The disparate path to market for commercial test kits versus lab-developed tests creates a disincentive for FDA-regulated firms to develop diagnostic tests, the firm says, including pharmacogenomic tests.
FDA's "current failure to regulate these genetic [lab-developed tests] threatens public health, creates serious inequities in the marketplace that disincentivize innovation, and impedes the success of personalized medicine," the JHU Genetics and Public Policy Center writes in its public comments.
On the other hand, labs believe that enhanced FDA oversight of their testing services would stifle their diagnostic development programs.
Clinical Data quotes Stanford University fellow and former FDA official Henry Miller as warning: "Unnecessary regulatory oversight is not the solution and only hinders the scientific and medical innovation that drives the development and delivery of new therapies."
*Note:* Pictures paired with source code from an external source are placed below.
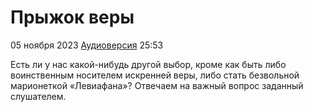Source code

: # Прыжок веры

05 ноября 2023 [Аудиоверсия](https://paradoks-pinkera-pilotnyy-vypusk.simplecast.com/episodes/a-leap-of-faith) 25:53

Есть ли у нас какой-нибудь другой выбор, кроме как быть либо воинственным носителем искренней веры, либо стать безвольной марионеткой «Левиафана»?
Отвечаем на важный вопрос заданный слушателем.
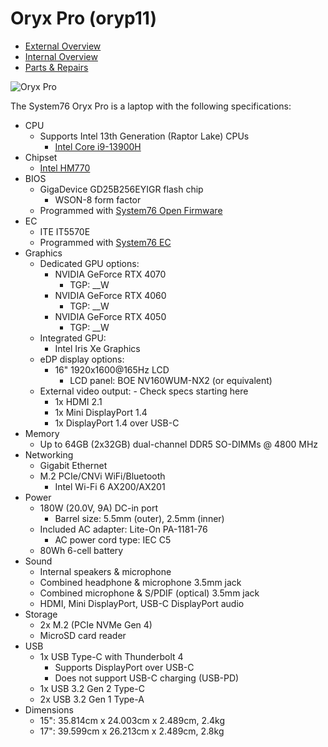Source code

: # Oryx Pro (oryp11)

- [External Overview](./external-overview.md)
- [Internal Overview](./internal-overview.md)
- [Parts & Repairs](./repairs.md)

![Oryx Pro](./img/oryp11.webp)

The System76 Oryx Pro is a laptop with the following specifications:

- CPU
    - Supports Intel 13th Generation (Raptor Lake) CPUs
        - [Intel Core i9-13900H](https://ark.intel.com/content/www/us/en/ark/products/232135/intel-core-i913900h-processor-24m-cache-up-to-5-40-ghz.html)
- Chipset
    - [Intel HM770](https://ark.intel.com/content/www/us/en/ark/products/232478/intel-hm770-chipset.html)
- BIOS
    - GigaDevice GD25B256EYIGR flash chip
        - WSON-8 form factor
    - Programmed with [System76 Open Firmware](https://github.com/system76/firmware-open)
- EC
    - ITE IT5570E
    - Programmed with [System76 EC](https://github.com/system76/ec)
- Graphics
    - Dedicated GPU options:
        - NVIDIA GeForce RTX 4070
            - TGP: __W
        - NVIDIA GeForce RTX 4060
            - TGP: __W
        - NVIDIA GeForce RTX 4050
            - TGP: __W
    - Integrated GPU:
        - Intel Iris Xe Graphics
    - eDP display options:
        - 16" 1920x1600@165Hz LCD
            - LCD panel: BOE NV160WUM-NX2 (or equivalent)
    - External video output: - Check specs starting here
        - 1x HDMI 2.1
        - 1x Mini DisplayPort 1.4
        - 1x DisplayPort 1.4 over USB-C
- Memory
    - Up to 64GB (2x32GB) dual-channel DDR5 SO-DIMMs @ 4800 MHz
- Networking
    - Gigabit Ethernet
    - M.2 PCIe/CNVi WiFi/Bluetooth
        - Intel Wi-Fi 6 AX200/AX201
- Power
    - 180W (20.0V, 9A) DC-in port
        - Barrel size: 5.5mm (outer), 2.5mm (inner)
    - Included AC adapter: Lite-On PA-1181-76
        - AC power cord type: IEC C5
    - 80Wh 6-cell battery
- Sound
    - Internal speakers & microphone
    - Combined headphone & microphone 3.5mm jack
    - Combined microphone & S/PDIF (optical) 3.5mm jack
    - HDMI, Mini DisplayPort, USB-C DisplayPort audio
- Storage
    - 2x M.2 (PCIe NVMe Gen 4)
    - MicroSD card reader
- USB
    - 1x USB Type-C with Thunderbolt 4
        - Supports DisplayPort over USB-C
        - Does not support USB-C charging (USB-PD)
    - 1x USB 3.2 Gen 2 Type-C
    - 2x USB 3.2 Gen 1 Type-A
- Dimensions
    - 15": 35.814cm x 24.003cm x 2.489cm, 2.4kg
    - 17": 39.599cm x 26.213cm x 2.489cm, 2.8kg
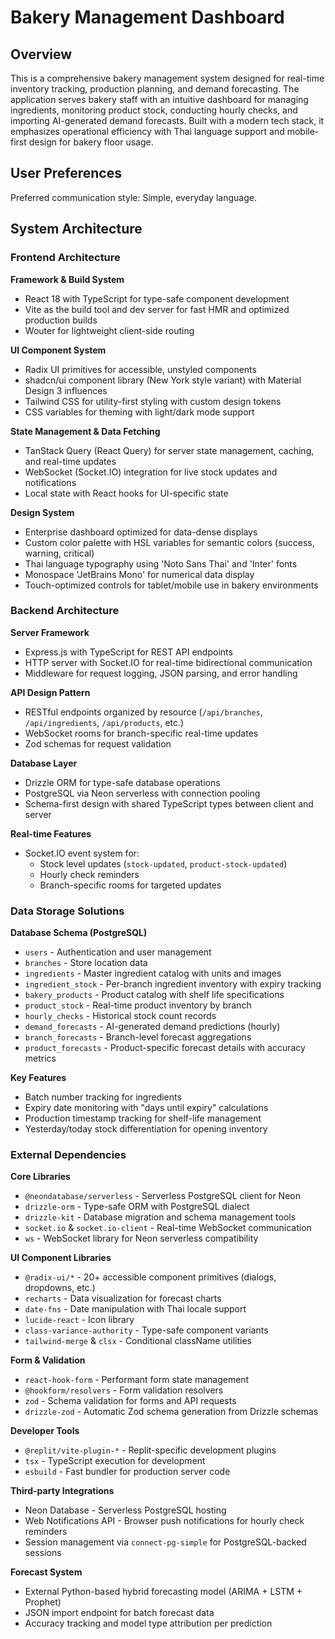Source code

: # Bakery Management Dashboard

## Overview

This is a comprehensive bakery management system designed for real-time inventory tracking, production planning, and demand forecasting. The application serves bakery staff with an intuitive dashboard for managing ingredients, monitoring product stock, conducting hourly checks, and importing AI-generated demand forecasts. Built with a modern tech stack, it emphasizes operational efficiency with Thai language support and mobile-first design for bakery floor usage.

## User Preferences

Preferred communication style: Simple, everyday language.

## System Architecture

### Frontend Architecture

**Framework & Build System**
- React 18 with TypeScript for type-safe component development
- Vite as the build tool and dev server for fast HMR and optimized production builds
- Wouter for lightweight client-side routing

**UI Component System**
- Radix UI primitives for accessible, unstyled components
- shadcn/ui component library (New York style variant) with Material Design 3 influences
- Tailwind CSS for utility-first styling with custom design tokens
- CSS variables for theming with light/dark mode support

**State Management & Data Fetching**
- TanStack Query (React Query) for server state management, caching, and real-time updates
- WebSocket (Socket.IO) integration for live stock updates and notifications
- Local state with React hooks for UI-specific state

**Design System**
- Enterprise dashboard optimized for data-dense displays
- Custom color palette with HSL variables for semantic colors (success, warning, critical)
- Thai language typography using 'Noto Sans Thai' and 'Inter' fonts
- Monospace 'JetBrains Mono' for numerical data display
- Touch-optimized controls for tablet/mobile use in bakery environments

### Backend Architecture

**Server Framework**
- Express.js with TypeScript for REST API endpoints
- HTTP server with Socket.IO for real-time bidirectional communication
- Middleware for request logging, JSON parsing, and error handling

**API Design Pattern**
- RESTful endpoints organized by resource (`/api/branches`, `/api/ingredients`, `/api/products`, etc.)
- WebSocket rooms for branch-specific real-time updates
- Zod schemas for request validation

**Database Layer**
- Drizzle ORM for type-safe database operations
- PostgreSQL via Neon serverless with connection pooling
- Schema-first design with shared TypeScript types between client and server

**Real-time Features**
- Socket.IO event system for:
  - Stock level updates (`stock-updated`, `product-stock-updated`)
  - Hourly check reminders
  - Branch-specific rooms for targeted updates

### Data Storage Solutions

**Database Schema (PostgreSQL)**
- `users` - Authentication and user management
- `branches` - Store location data
- `ingredients` - Master ingredient catalog with units and images
- `ingredient_stock` - Per-branch ingredient inventory with expiry tracking
- `bakery_products` - Product catalog with shelf life specifications
- `product_stock` - Real-time product inventory by branch
- `hourly_checks` - Historical stock count records
- `demand_forecasts` - AI-generated demand predictions (hourly)
- `branch_forecasts` - Branch-level forecast aggregations
- `product_forecasts` - Product-specific forecast details with accuracy metrics

**Key Features**
- Batch number tracking for ingredients
- Expiry date monitoring with "days until expiry" calculations
- Production timestamp tracking for shelf-life management
- Yesterday/today stock differentiation for opening inventory

### External Dependencies

**Core Libraries**
- `@neondatabase/serverless` - Serverless PostgreSQL client for Neon
- `drizzle-orm` - Type-safe ORM with PostgreSQL dialect
- `drizzle-kit` - Database migration and schema management tools
- `socket.io` & `socket.io-client` - Real-time WebSocket communication
- `ws` - WebSocket library for Neon serverless compatibility

**UI Component Libraries**
- `@radix-ui/*` - 20+ accessible component primitives (dialogs, dropdowns, etc.)
- `recharts` - Data visualization for forecast charts
- `date-fns` - Date manipulation with Thai locale support
- `lucide-react` - Icon library
- `class-variance-authority` - Type-safe component variants
- `tailwind-merge` & `clsx` - Conditional className utilities

**Form & Validation**
- `react-hook-form` - Performant form state management
- `@hookform/resolvers` - Form validation resolvers
- `zod` - Schema validation for forms and API requests
- `drizzle-zod` - Automatic Zod schema generation from Drizzle schemas

**Developer Tools**
- `@replit/vite-plugin-*` - Replit-specific development plugins
- `tsx` - TypeScript execution for development
- `esbuild` - Fast bundler for production server code

**Third-party Integrations**
- Neon Database - Serverless PostgreSQL hosting
- Web Notifications API - Browser push notifications for hourly check reminders
- Session management via `connect-pg-simple` for PostgreSQL-backed sessions

**Forecast System**
- External Python-based hybrid forecasting model (ARIMA + LSTM + Prophet)
- JSON import endpoint for batch forecast data
- Accuracy tracking and model type attribution per prediction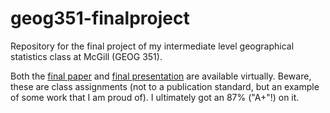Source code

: # geog351-finalproject

Repository for the final project of my intermediate level geographical statistics class at McGill (GEOG 351).

Both the [final paper](https://rpubs.com/legallyahc/geog351_final_paper) and [final presentation](https://rpubs.com/legallyahc/geog351_final_pres) are available virtually. Beware, these are class assignments (not to a publication standard, but an example of some work that I am proud of). I ultimately got an 87% ("A+"!) on it.
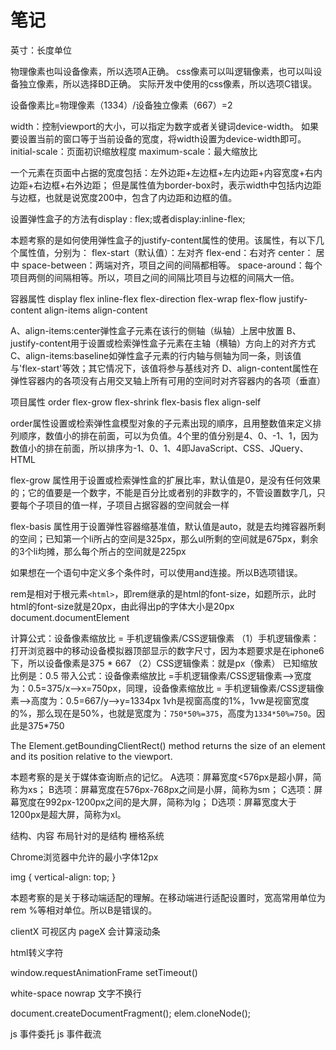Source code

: # 笔记

英寸：长度单位

物理像素也叫设备像素，所以选项A正确。
css像素可以叫逻辑像素，也可以叫设备独立像素，所以选择BD正确。
实际开发中使用的css像素，所以选项C错误。

设备像素比=物理像素（1334）/设备独立像素（667）=2

width：控制viewport的大小，可以指定为数字或者关键词device-width。
如果要设置当前的窗口等于当前设备的宽度，将width设置为device-width即可。
initial-scale：页面初识缩放程度
maximum-scale：最大缩放比

一个元素在页面中占据的宽度包括：左外边距+左边框+左内边距+内容宽度+右内边距+右边框+右外边距；
但是属性值为border-box时，表示width中包括内边距与边框，也就是说宽度200中，包含了内边距和边框的值。

设置弹性盒子的方法有display : flex;或者display:inline-flex;

本题考察的是如何使用弹性盒子的justify-content属性的使用。该属性，有以下几个属性值，分别为：
flex-start（默认值）：左对齐
flex-end：右对齐
center： 居中
space-between：两端对齐，项目之间的间隔都相等。
space-around：每个项目两侧的间隔相等。所以，项目之间的间隔比项目与边框的间隔大一倍。

容器属性
display flex inline-flex
flex-direction
flex-wrap
flex-flow
justify-content
align-items
align-content

A、align-items:center弹性盒子元素在该行的侧轴（纵轴）上居中放置
B、 justify-content用于设置或检索弹性盒子元素在主轴（横轴）方向上的对齐方式
C、align-items:baseline如弹性盒子元素的行内轴与侧轴为同一条，则该值与'flex-start'等效；其它情况下，该值将参与基线对齐
D、align-content属性在弹性容器内的各项没有占用交叉轴上所有可用的空间时对齐容器内的各项（垂直）

项目属性
order
flex-grow
flex-shrink
flex-basis
flex
align-self

order属性设置或检索弹性盒模型对象的子元素出现的順序，且用整数值来定义排列顺序，数值小的排在前面，可以为负值。4个里的值分别是4、0、-1、1，因为数值小的排在前面，所以排序为-1、0、1、4即JavaScript、CSS、JQuery、HTML

flex-grow 属性用于设置或检索弹性盒的扩展比率，默认值是0，是没有任何效果的；它的值要是一个数字，不能是百分比或者别的非数字的，不管设置数字几，只要每个子项目的值一样，子项目占据容器的空间就会一样

flex-basis 属性用于设置弹性容器缩基准值，默认值是auto，就是去均摊容器所剩的空间；已知第一个li所占的空间是325px，那么ul所剩的空间就是675px，剩余的3个li均摊，那么每个所占的空间就是225px

如果想在一个语句中定义多个条件时，可以使用and连接。所以B选项错误。

rem是相对于根元素`<html>`，即rem继承的是html的font-size，如题所示，此时html的font-size就是20px，由此得出p的字体大小是20px
document.documentElement

计算公式：设备像素缩放比 = 手机逻辑像素/CSS逻辑像素
（1）手机逻辑像素：打开浏览器中的移动设备模拟器顶部显示的数字尺寸，因为本题要求是在iphone6下，所以设备像素是375 * 667
（2）CSS逻辑像素：就是px（像素）
已知缩放比例是：0.5 带入公式：设备像素缩放比 =手机逻辑像素/CSS逻辑像素——>宽度为：0.5=375/x——>x=750px，同理，设备像素缩放比 = 手机逻辑像素/CSS逻辑像素——>高度为：0.5=667/y——>y=1334px
1vh是视窗高度的1%，1vw是视窗宽度的%，那么现在是50%，也就是宽度为：`750*50%=375`，高度为`1334*50%=750`。因此是375*750

The Element.getBoundingClientRect() method returns the size of an element and its position relative to the viewport.

本题考察的是关于媒体查询断点的记忆。
A选项：屏幕宽度<576px是超小屏，简称为xs；
B选项：屏幕宽度在576px-768px之间是小屏，简称为sm；
C选项：屏幕宽度在992px-1200px之间的是大屏，简称为lg；
D选项：屏幕宽度大于1200px是超大屏，简称为xl。

结构、内容
布局针对的是结构
栅格系统

Chrome浏览器中允许的最小字体12px

img {
  vertical-align: top;
}

本题考察的是关于移动端适配的理解。在移动端进行适配设置时，宽高常用单位为rem %等相对单位。所以B是错误的。

clientX 可视区内
pageX 会计算滚动条

html转义字符

window.requestAnimationFrame
setTimeout()

white-space nowrap 文字不换行

document.createDocumentFragment();
elem.cloneNode();

js 事件委托
js 事件截流
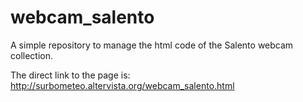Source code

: # webcam_salento
A simple repository to manage the html code of the Salento webcam collection.

The direct link to the page is: http://surbometeo.altervista.org/webcam_salento.html

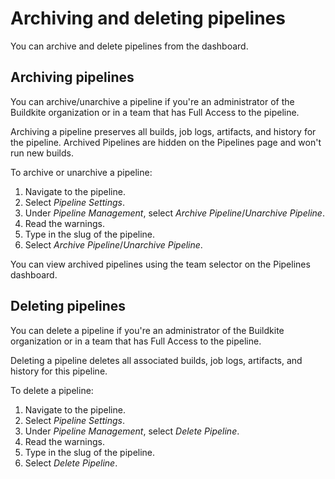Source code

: # Archiving and deleting pipelines

You can archive and delete pipelines from the dashboard.

## Archiving pipelines

You can archive/unarchive a pipeline if you're an administrator of the Buildkite organization or in a team that has Full Access to the pipeline.

Archiving a pipeline preserves all builds, job logs, artifacts, and history for the pipeline. Archived Pipelines are hidden on the Pipelines page and won't run new builds.

To archive or unarchive a pipeline:

1. Navigate to the pipeline.
1. Select _Pipeline Settings_.
1. Under _Pipeline Management_, select _Archive Pipeline_/_Unarchive Pipeline_.
1. Read the warnings.
1. Type in the slug of the pipeline.
1. Select _Archive Pipeline_/_Unarchive Pipeline_.

You can view archived pipelines using the team selector on the Pipelines dashboard.

## Deleting pipelines

You can delete a pipeline if you're an administrator of the Buildkite organization or in a team that has Full Access to the pipeline.

Deleting a pipeline deletes all associated builds, job logs, artifacts, and history for this pipeline.

To delete a pipeline:

1. Navigate to the pipeline.
1. Select _Pipeline Settings_.
1. Under _Pipeline Management_, select _Delete Pipeline_.
1. Read the warnings.
1. Type in the slug of the pipeline.
1. Select _Delete Pipeline_.

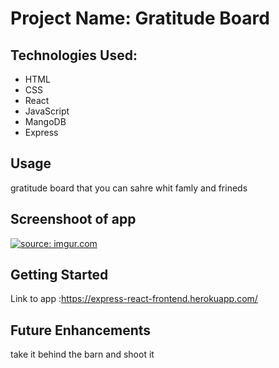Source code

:
# Project Name: Gratitude Board

## Technologies Used:
- HTML 
- CSS 
- React
- JavaScript
- MangoDB
- Express
## Usage
gratitude board that you can sahre whit famly and frineds 

## Screenshoot of app 

<a href="https://i.imgur.com/b1q7NAc.png"><img src="https://i.imgur.com/b1q7NAc.png?1" title="source: imgur.com" /></a>

## Getting Started
Link to app :https://express-react-frontend.herokuapp.com/

## Future Enhancements
take it behind the barn and shoot it
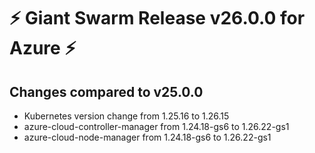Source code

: # :zap: Giant Swarm Release v26.0.0 for Azure :zap:

## Changes compared to v25.0.0

- Kubernetes version change from 1.25.16 to 1.26.15
- azure-cloud-controller-manager from 1.24.18-gs6 to 1.26.22-gs1
- azure-cloud-node-manager from 1.24.18-gs6 to 1.26.22-gs1

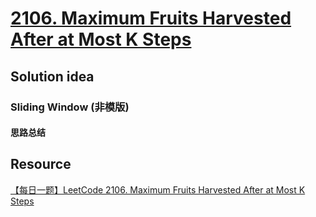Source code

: # [2106. Maximum Fruits Harvested After at Most K Steps](https://leetcode.com/problems/maximum-fruits-harvested-after-at-most-k-steps/description/)

## Solution idea
### Sliding Window (非模版)
#### 思路总结

## Resource
[【每日一题】LeetCode 2106. Maximum Fruits Harvested After at Most K Steps](https://www.youtube.com/watch?v=X3Mp8SAU9gI&ab_channel=HuifengGuan)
Lab-developed tests can be modified more quickly than approved test kits to incorporate important developments, ACLA argues. "These tests meet otherwise unmet medical needs because of the rapidity of updating testing parameters and information being provided by clinicians," ACLA maintains.
Nevertheless, some lab-developed tests may warrant additional FDA oversight, CombiMatrix's Mohammed acknowledged.
"We do believe there are more tests that should be regulated," the exec said. "We don't believe [that] just because you can make it in the lab, that it's a lab-developed test that falls into that ... home-brew allowance from FDA." The problem is: "Where does one draw the line?"
"To try to exercise a blanket statement that will fit all of these tests probably is going to be very difficult," he said.